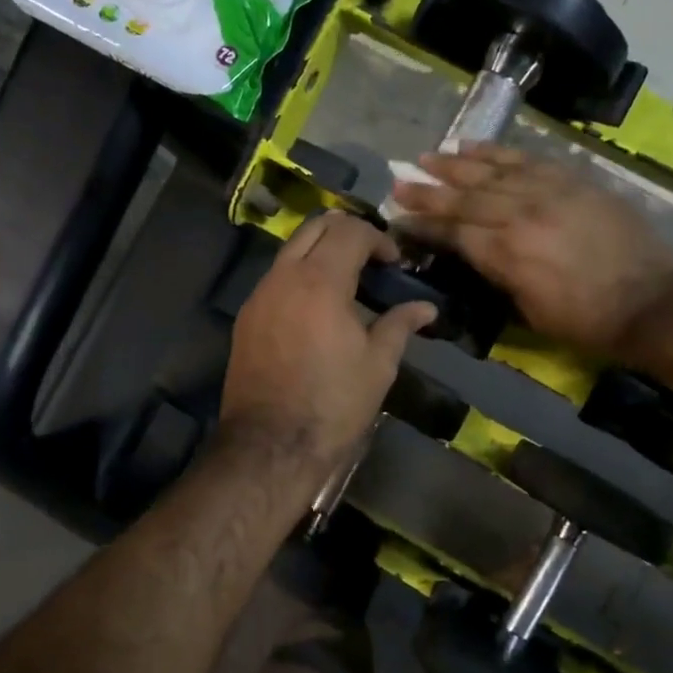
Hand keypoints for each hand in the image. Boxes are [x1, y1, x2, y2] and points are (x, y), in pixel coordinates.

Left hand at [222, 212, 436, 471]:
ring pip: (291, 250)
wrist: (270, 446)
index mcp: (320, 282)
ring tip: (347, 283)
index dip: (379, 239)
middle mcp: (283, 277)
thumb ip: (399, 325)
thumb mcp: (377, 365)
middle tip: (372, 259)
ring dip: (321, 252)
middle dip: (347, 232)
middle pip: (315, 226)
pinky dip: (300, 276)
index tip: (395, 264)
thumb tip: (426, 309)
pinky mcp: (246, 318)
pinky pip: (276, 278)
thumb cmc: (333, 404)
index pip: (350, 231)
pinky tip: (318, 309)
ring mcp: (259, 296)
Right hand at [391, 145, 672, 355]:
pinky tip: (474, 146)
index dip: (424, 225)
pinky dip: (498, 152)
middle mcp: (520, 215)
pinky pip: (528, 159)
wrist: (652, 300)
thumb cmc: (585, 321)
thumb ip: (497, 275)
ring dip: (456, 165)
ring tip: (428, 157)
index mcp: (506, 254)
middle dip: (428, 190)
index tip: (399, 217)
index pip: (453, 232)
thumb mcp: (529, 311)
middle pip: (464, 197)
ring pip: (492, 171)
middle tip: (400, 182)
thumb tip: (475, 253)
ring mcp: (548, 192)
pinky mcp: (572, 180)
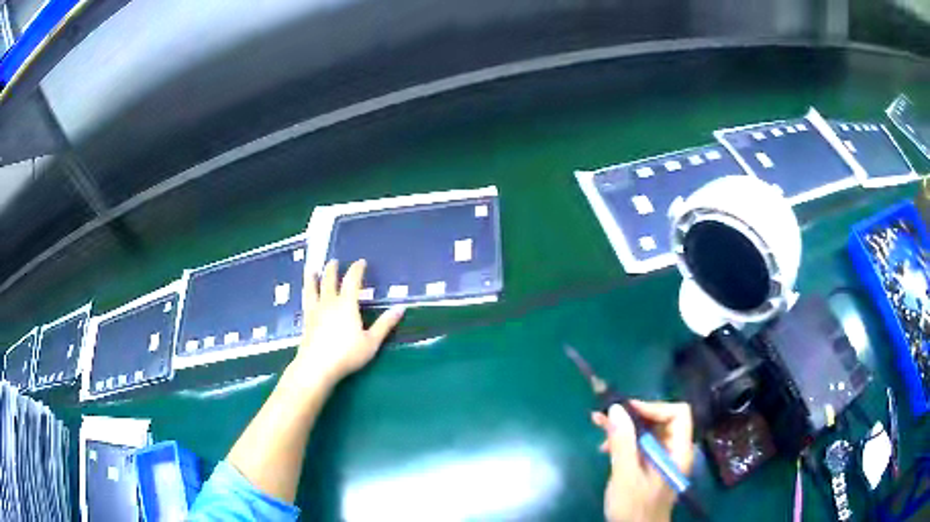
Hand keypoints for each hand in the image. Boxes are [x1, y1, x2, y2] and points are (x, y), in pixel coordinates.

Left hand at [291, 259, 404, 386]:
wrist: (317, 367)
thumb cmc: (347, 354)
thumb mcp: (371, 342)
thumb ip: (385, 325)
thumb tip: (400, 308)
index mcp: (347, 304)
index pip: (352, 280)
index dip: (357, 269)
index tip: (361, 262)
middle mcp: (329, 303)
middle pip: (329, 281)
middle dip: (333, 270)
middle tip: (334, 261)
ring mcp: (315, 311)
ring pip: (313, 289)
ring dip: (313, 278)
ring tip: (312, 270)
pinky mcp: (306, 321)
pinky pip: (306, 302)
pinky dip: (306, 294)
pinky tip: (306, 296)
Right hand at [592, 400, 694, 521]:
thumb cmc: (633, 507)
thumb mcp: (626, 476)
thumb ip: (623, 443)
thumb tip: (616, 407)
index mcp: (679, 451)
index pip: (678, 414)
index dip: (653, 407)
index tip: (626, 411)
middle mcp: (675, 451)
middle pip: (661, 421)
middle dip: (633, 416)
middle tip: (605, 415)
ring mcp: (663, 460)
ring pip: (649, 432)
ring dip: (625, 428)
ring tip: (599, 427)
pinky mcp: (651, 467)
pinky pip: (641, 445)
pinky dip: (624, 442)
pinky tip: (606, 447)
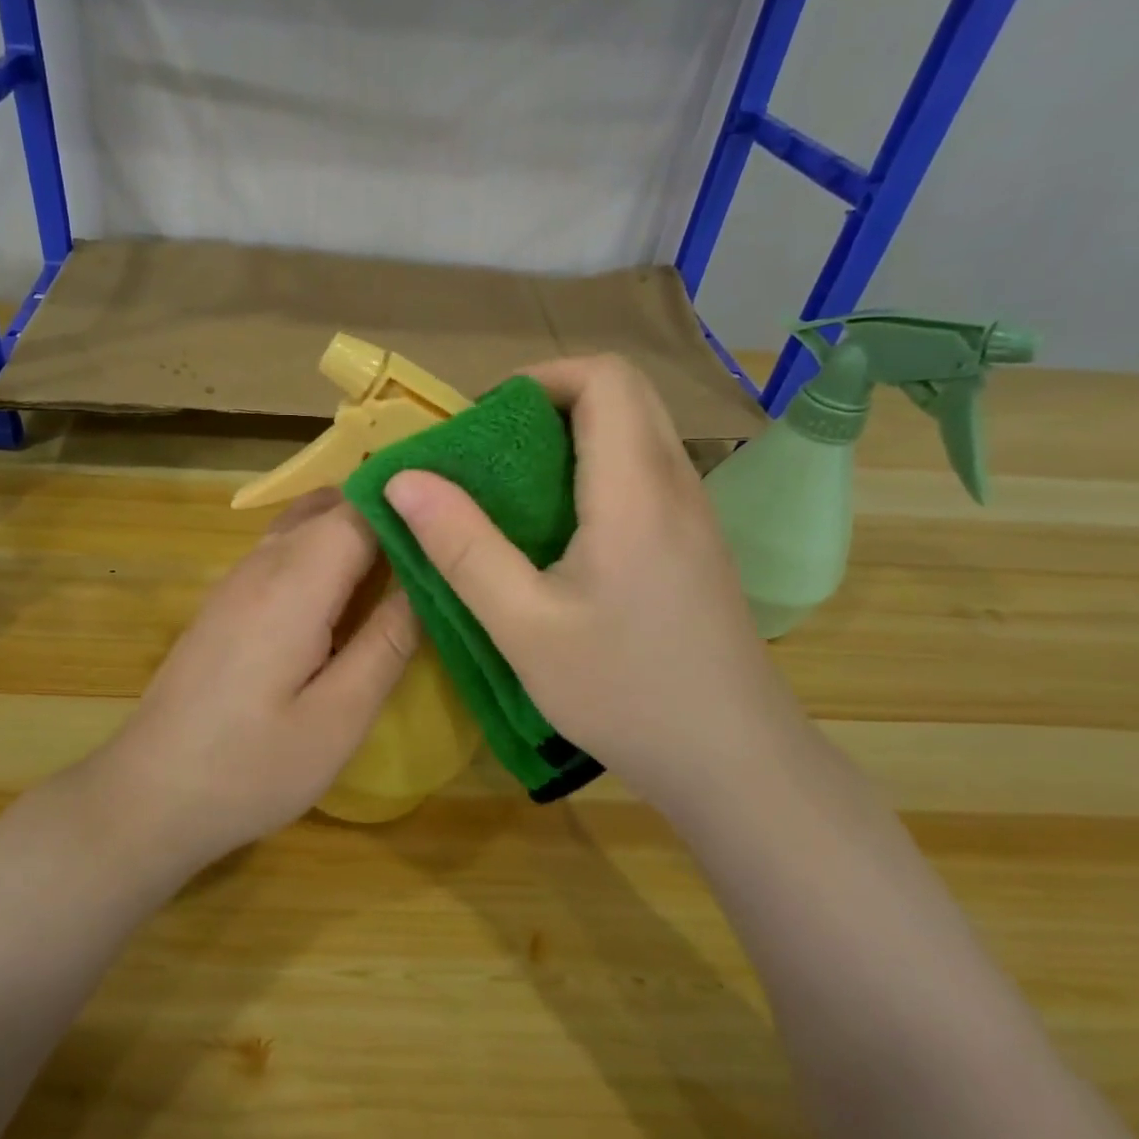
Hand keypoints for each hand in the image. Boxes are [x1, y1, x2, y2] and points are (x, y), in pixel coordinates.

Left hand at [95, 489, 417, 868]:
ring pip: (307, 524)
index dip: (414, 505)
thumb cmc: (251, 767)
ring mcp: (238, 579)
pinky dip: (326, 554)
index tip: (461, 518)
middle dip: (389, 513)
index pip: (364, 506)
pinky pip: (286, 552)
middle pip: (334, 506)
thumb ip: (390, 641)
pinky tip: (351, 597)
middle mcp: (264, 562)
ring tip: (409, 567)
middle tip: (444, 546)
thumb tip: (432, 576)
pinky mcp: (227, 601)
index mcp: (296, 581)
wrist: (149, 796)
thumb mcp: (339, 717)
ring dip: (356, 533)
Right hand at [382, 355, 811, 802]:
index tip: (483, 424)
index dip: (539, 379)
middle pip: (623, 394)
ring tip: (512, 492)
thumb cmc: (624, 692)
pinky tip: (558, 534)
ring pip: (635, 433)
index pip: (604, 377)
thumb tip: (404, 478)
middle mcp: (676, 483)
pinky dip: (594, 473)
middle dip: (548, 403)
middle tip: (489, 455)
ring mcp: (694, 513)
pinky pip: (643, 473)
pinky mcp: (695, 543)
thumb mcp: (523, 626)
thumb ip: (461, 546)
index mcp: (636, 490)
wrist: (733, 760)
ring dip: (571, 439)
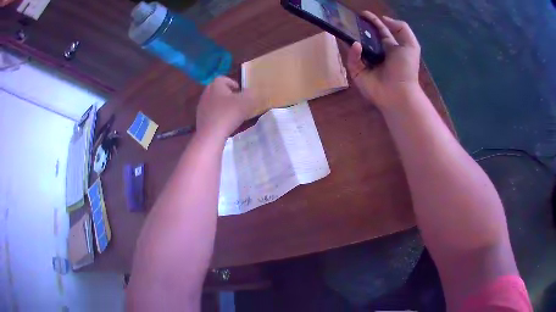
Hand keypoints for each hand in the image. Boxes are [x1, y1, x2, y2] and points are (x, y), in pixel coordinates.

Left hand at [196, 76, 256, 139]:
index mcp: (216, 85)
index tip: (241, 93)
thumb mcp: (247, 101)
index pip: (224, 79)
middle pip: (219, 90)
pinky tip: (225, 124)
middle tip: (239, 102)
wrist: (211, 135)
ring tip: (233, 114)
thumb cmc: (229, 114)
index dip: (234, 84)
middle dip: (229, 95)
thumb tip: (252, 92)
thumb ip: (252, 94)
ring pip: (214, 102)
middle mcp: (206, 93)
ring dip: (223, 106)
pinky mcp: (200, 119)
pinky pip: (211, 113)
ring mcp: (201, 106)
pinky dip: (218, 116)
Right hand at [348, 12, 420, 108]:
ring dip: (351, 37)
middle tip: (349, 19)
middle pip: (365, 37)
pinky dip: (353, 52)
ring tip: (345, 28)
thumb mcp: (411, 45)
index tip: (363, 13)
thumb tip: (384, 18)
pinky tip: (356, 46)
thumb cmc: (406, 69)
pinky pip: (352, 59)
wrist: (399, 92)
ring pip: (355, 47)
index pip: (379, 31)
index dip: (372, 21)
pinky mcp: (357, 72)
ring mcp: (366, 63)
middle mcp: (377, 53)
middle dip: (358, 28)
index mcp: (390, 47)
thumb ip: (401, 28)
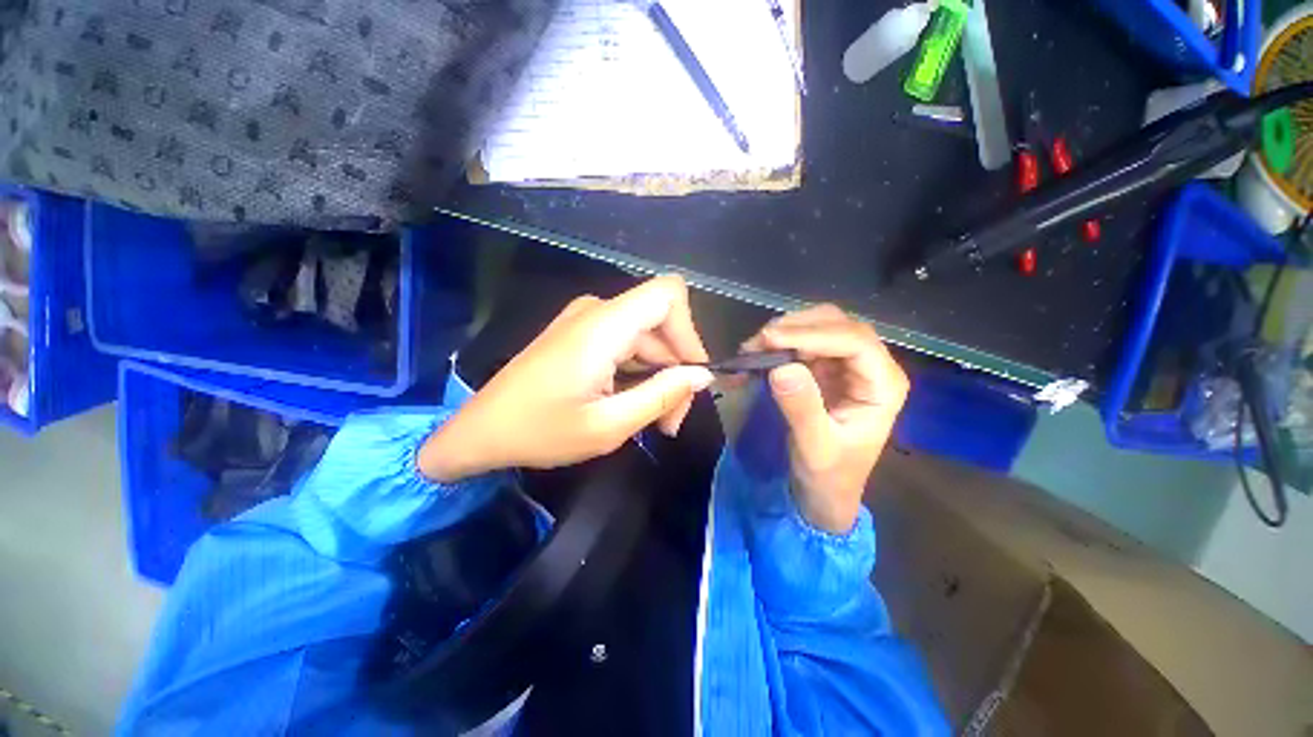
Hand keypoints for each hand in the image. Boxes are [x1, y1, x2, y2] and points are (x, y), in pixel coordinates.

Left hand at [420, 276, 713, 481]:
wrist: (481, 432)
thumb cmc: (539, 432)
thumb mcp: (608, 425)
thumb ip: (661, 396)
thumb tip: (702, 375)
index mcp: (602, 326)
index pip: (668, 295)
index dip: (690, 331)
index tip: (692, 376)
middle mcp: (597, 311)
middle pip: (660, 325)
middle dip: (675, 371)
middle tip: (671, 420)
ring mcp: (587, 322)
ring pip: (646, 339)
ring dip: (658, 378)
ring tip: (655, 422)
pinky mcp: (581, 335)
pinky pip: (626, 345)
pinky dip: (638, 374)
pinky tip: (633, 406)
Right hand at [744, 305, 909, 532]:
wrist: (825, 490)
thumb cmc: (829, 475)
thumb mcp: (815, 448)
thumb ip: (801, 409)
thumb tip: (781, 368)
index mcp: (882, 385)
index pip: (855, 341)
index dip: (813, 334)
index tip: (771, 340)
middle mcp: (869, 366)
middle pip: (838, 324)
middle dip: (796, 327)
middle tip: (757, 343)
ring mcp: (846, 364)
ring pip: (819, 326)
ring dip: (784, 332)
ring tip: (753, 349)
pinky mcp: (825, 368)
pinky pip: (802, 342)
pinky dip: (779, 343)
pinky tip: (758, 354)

## Directions
If a line above holds the word "Left", copy it.

## Written response
Left hand at [222, 212, 436, 471]:
Left hand at [291, 259, 404, 386]:
Left hand at [95, 489, 417, 868]:
Left hand at [196, 76, 256, 139]:
Left hand at [420, 276, 713, 481]:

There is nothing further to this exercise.